Даже прочитав всю огромную массу свидетельских показаний, невозможно понять, почему все-таки так много высших офицеров армии слепо поверили в версию о виновности Дрейфуса, даже если они не любили его лично и евреев вообще. Несомненно, что основания считать Эстергази одним из подозреваемых были с самого начала. В основных фактах, относящихся к этому делу, нет никаких сомнений, но могли быть какие-то личные обстоятельства, которые никогда не станут известны. Без сомнения, многие честные солдаты считали, что доброе имя армии поставлено под вопрос перед всем миром и что лучше ради сохранения этого имени незапятнанным оставить одного жалкого капитана томиться на Чертовом острове, чем ради чести оплота Франции опозорить этот оплот судебными процессами. Однако суд по «делу Дрейфуса», помимо оправдания невиновного человека, оказал большую услугу Франции. Он выявил беспечность, разложение, а в некоторых случаях даже продажность французских офицеров определенного типа. Эти пороки нужно было вырвать с корнем, иначе страна пришла бы к новому Седану. К чести Третьей республики, эта необходимая работа была выполнена отважно и беспощадно. Офицерский корпус армии был очищен и оздоровлен; были установлены новые, более высокие стандарты исполнения профессиональных обязанностей. И когда наступил кризис 1914 г., армия находилась в руках гораздо более честных и способных людей, чем те, кто беспринципно сделал правосудие своим инструментом в 1894 г., а потом сам давал ложные показания, защищая несправедливость в 1898–1899 гг. Возможно, без «дела Дрейфуса» не было бы победы на Марне.
Крах этой попытки поддержать несправедливость стал последним ударом для монархистов. Было ясно, что агитацию националистов финансировали орлеанисты. Какой возмутительной и искусственной была эта антисемитская агитация, доказывает тот факт, что богатые спекулянты-евреи, вероятно, давали деньги роялистам на финансирование антисемитских газет, несомненно, рассчитывая получить очень большие проценты с этих сумм, когда «король» занял бы свой трон. После 1900 г. во Франции вряд ли осталось столько откровенных роялистов, чтобы они были ощутимой опасностью для республики.

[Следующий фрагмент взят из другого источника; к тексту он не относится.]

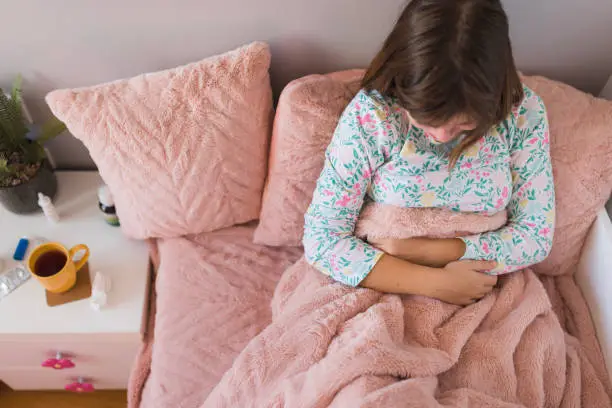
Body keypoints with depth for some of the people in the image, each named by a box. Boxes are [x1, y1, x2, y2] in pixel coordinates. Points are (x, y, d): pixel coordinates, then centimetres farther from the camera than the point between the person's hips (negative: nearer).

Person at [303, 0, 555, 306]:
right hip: (382, 290, -2)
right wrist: (436, 283, -21)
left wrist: (421, 249, -17)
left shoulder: (523, 112, -13)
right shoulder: (370, 114, -19)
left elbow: (537, 235, -7)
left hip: (480, 293, 3)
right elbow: (322, 238, -17)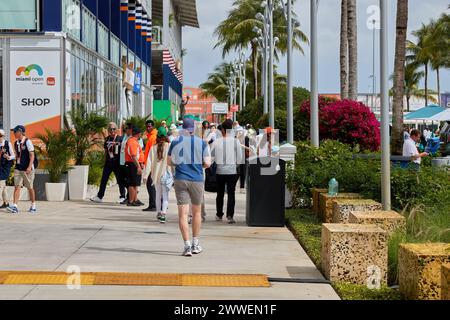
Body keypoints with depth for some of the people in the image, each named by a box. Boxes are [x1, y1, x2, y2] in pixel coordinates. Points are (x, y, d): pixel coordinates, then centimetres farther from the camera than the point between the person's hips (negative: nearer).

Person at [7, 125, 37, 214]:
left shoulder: (27, 142, -9)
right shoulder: (16, 143, 10)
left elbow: (32, 155, -12)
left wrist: (29, 167, -21)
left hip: (27, 169, -6)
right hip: (18, 168, 6)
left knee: (30, 187, 5)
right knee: (17, 187, -5)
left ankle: (33, 206, 17)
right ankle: (14, 206, -11)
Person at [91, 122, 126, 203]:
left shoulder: (120, 139, -4)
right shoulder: (108, 139, 10)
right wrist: (105, 161, 15)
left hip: (117, 163, -5)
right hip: (108, 162, 5)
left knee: (120, 180, 3)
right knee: (104, 179, 6)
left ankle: (122, 197, 12)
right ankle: (100, 196, 11)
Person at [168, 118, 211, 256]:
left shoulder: (176, 142, 0)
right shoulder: (202, 143, -2)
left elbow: (169, 161, 3)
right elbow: (207, 163, -6)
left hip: (180, 180, 0)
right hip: (197, 180, 0)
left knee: (183, 214, -1)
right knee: (197, 212, 16)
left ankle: (187, 245, -10)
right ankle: (195, 244, 22)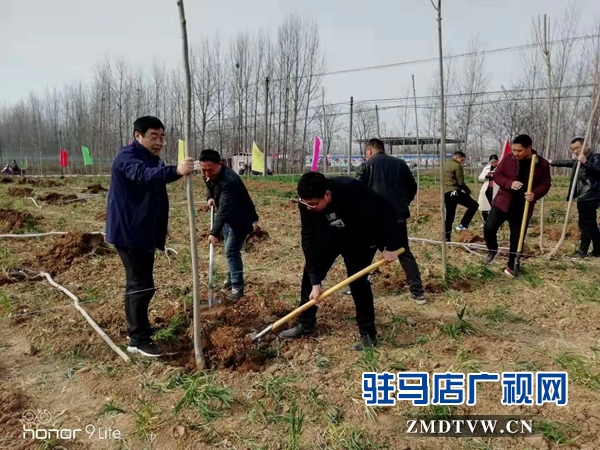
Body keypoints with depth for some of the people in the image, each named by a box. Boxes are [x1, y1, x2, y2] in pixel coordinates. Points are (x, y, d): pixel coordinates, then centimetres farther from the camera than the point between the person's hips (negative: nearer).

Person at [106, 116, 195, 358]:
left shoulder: (153, 160, 15)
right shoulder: (126, 157, -16)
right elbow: (143, 174, -40)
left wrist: (159, 233, 23)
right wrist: (175, 171, -56)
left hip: (144, 232, 10)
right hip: (129, 233, -10)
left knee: (138, 283, 19)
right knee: (141, 285, -8)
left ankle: (137, 328, 33)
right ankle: (138, 340, 2)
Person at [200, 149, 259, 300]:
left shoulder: (229, 181, -36)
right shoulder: (209, 175, -8)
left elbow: (224, 209, -43)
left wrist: (214, 232, -49)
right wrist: (210, 197, -4)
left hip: (240, 219, -9)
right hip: (229, 218, 9)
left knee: (231, 251, -12)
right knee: (229, 250, 18)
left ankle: (237, 287, -3)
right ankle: (231, 278, 35)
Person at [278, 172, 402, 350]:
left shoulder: (352, 190, -41)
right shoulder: (307, 203, -27)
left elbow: (387, 211, -29)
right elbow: (309, 240, -23)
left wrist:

Для клерикалов результаты «дела Дрейфуса» стали еще бо́льшим бедствием. Они неразрывно связали себя с «честью армии» и теперь поплатились за это. Французский клерикализм стал таким безнадежно политическим, что попытки папы Льва XIII, весьма дальновидного и благоразумного политика, вытащить французских клерикалов из союза с монархистами, в котором они запутались, имели лишь слабый успех. В 1802 г. папа направил французским католикам послание, в котором предупреждал их, что церковь не должна быть верна какой-либо одной конкретной форме правления и что они, как хорошие граждане, должны быть лояльными по отношению к Третьей республике. Лишь часть клерикалов исполнила это наставление, по-видимому, честно. Остальные, кажется, отвергли его и следовали ему лишь настолько, чтобы не бросать открыто вызов своему святому отцу. Таким образом, когда французская католическая церковь вошла в ХХ в., слова «клерикал» и «роялист» в устах народа означали если не совсем, то почти одно и то же. А потом на духовенство обрушилась надолго задержавшаяся буря.
Эти слова написаны слишком вскоре после отделения французской католической церкви от государства. О нем еще невозможно говорить только как о прошлом и ответственно, как должен поступать историк. Вероятно, большинство американцев похвалят или осудят то, что было сделано во Франции, с 1901 по 1907 г., в зависимости от того, протестанты или католики они сами. Правда, очень многие католики с радостью признают, что надо было изменить прежнее положение, когда церковь находилась под контролем светского правительства, когда многие входившие в него политические лидеры были свободомыслящими, или не верящими в Бога социалистами, или же протестантами или евреями.
Вскоре рабочий союз французского правительства и папского престола, возникший еще в VIII в. в дни Пипина, был грубо разорван, и к началу Великой войны обида потерпевших сторон еще не вполне угасла. Однако конкретно спор между Третьей республикой и церковью произошел из-за огромного множества мелких формальностей и из-за вопросов, понятных только французам, а потому автору было бы очень трудно, углубившись в подробности, сохранить при этом ясность изложения. И ради этой ясности, и ради беспристрастия будет лучше еще раз ограничиться только обнаженными до предела фактами.